■ **Task to complete**:
Reproduce every line of the entries below word for word, but omit the pictures.

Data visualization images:
= = =

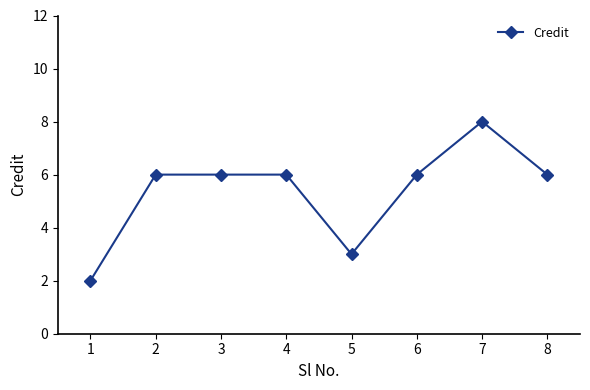

What is the change in value from 2 to 5?

-3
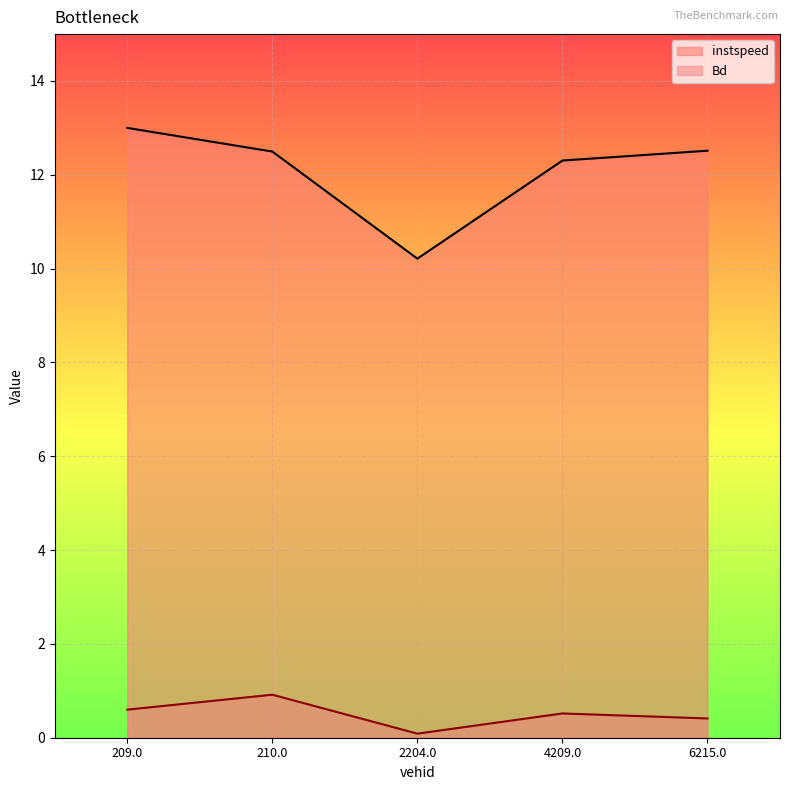

At 209.0, list the series in order from largest to smallest.

instspeed, Bd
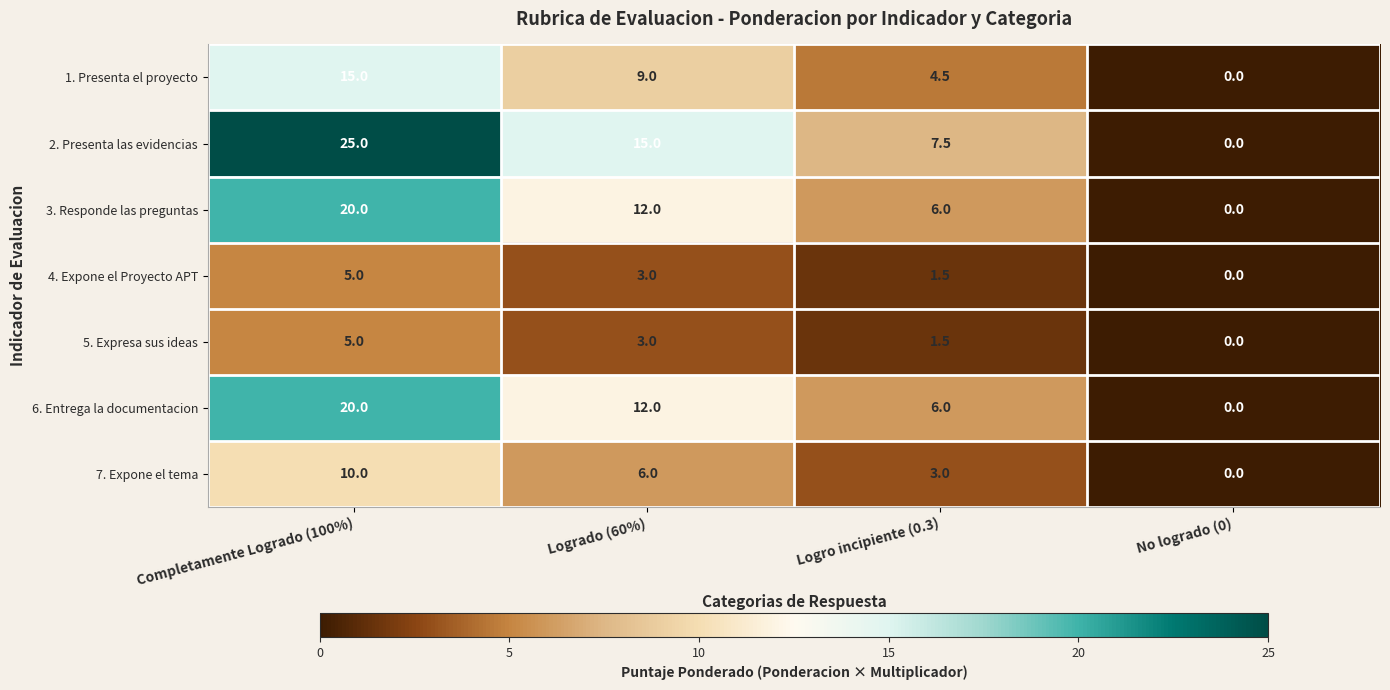

Reading left to right, extract all data points from this chart.

1. Presenta el proyecto: 15.0	9.0	4.5	0.0
2. Presenta las evidencias: 25.0	15.0	7.5	0.0
3. Responde las preguntas: 20.0	12.0	6.0	0.0
4. Expone el Proyecto APT: 5.0	3.0	1.5	0.0
5. Expresa sus ideas: 5.0	3.0	1.5	0.0
6. Entrega la documentacion: 20.0	12.0	6.0	0.0
7. Expone el tema: 10.0	6.0	3.0	0.0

= = =

■ **Output for this exercise**:
What is the change in value from 2 to 5?

-3

At 209.0, list the series in order from largest to smallest.

instspeed, Bd

Reading left to right, extract all data points from this chart.

1. Presenta el proyecto: 15.0	9.0	4.5	0.0
2. Presenta las evidencias: 25.0	15.0	7.5	0.0
3. Responde las preguntas: 20.0	12.0	6.0	0.0
4. Expone el Proyecto APT: 5.0	3.0	1.5	0.0
5. Expresa sus ideas: 5.0	3.0	1.5	0.0
6. Entrega la documentacion: 20.0	12.0	6.0	0.0
7. Expone el tema: 10.0	6.0	3.0	0.0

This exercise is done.